> _What to produce_:
Only the lines below, from the one with "Dave (impossible task)." through the one with "### The Review", are to be written out, exactly.

> _Extracted data_:
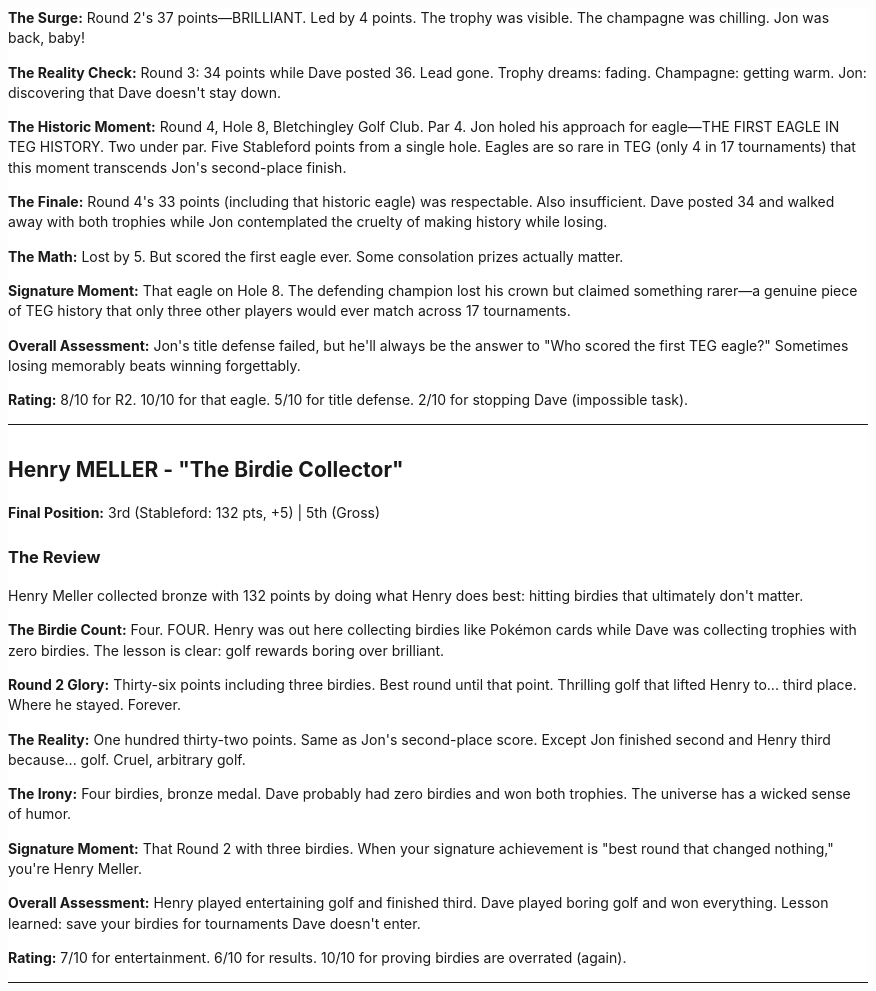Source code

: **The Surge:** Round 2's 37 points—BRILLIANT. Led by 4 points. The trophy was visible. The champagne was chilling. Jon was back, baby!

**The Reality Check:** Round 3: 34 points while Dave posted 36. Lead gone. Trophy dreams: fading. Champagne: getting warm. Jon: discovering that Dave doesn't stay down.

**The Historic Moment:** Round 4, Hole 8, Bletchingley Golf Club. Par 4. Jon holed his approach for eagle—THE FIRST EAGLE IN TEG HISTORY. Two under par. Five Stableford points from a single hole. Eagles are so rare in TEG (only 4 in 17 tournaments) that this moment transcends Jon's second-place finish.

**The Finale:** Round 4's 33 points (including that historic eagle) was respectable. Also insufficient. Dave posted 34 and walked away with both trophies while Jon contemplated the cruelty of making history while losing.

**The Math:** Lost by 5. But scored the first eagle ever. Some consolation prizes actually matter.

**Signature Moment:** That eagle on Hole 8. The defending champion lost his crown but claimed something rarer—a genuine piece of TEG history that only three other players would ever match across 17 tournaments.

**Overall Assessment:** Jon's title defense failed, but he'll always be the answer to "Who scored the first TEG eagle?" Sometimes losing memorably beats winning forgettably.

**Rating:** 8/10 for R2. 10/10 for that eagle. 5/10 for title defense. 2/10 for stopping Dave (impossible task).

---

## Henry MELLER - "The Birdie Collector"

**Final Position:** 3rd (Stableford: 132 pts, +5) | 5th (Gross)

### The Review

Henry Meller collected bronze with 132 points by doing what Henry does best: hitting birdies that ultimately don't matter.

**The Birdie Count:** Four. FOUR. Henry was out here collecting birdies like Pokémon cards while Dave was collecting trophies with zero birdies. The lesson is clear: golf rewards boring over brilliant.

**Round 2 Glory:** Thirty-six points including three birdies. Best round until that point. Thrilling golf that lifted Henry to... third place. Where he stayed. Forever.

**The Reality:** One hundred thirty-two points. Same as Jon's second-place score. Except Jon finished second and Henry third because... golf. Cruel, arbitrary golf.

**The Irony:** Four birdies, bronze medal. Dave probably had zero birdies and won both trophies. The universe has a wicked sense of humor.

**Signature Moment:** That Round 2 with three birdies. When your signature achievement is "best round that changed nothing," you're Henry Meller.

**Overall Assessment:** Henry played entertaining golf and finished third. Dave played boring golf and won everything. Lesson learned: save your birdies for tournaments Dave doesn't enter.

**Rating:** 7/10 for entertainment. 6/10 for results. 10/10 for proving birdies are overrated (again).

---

> _Task response_:
**Rating:** 8/10 for R2. 10/10 for that eagle. 5/10 for title defense. 2/10 for stopping Dave (impossible task).

---

## Henry MELLER - "The Birdie Collector"

**Final Position:** 3rd (Stableford: 132 pts, +5) | 5th (Gross)

### The Review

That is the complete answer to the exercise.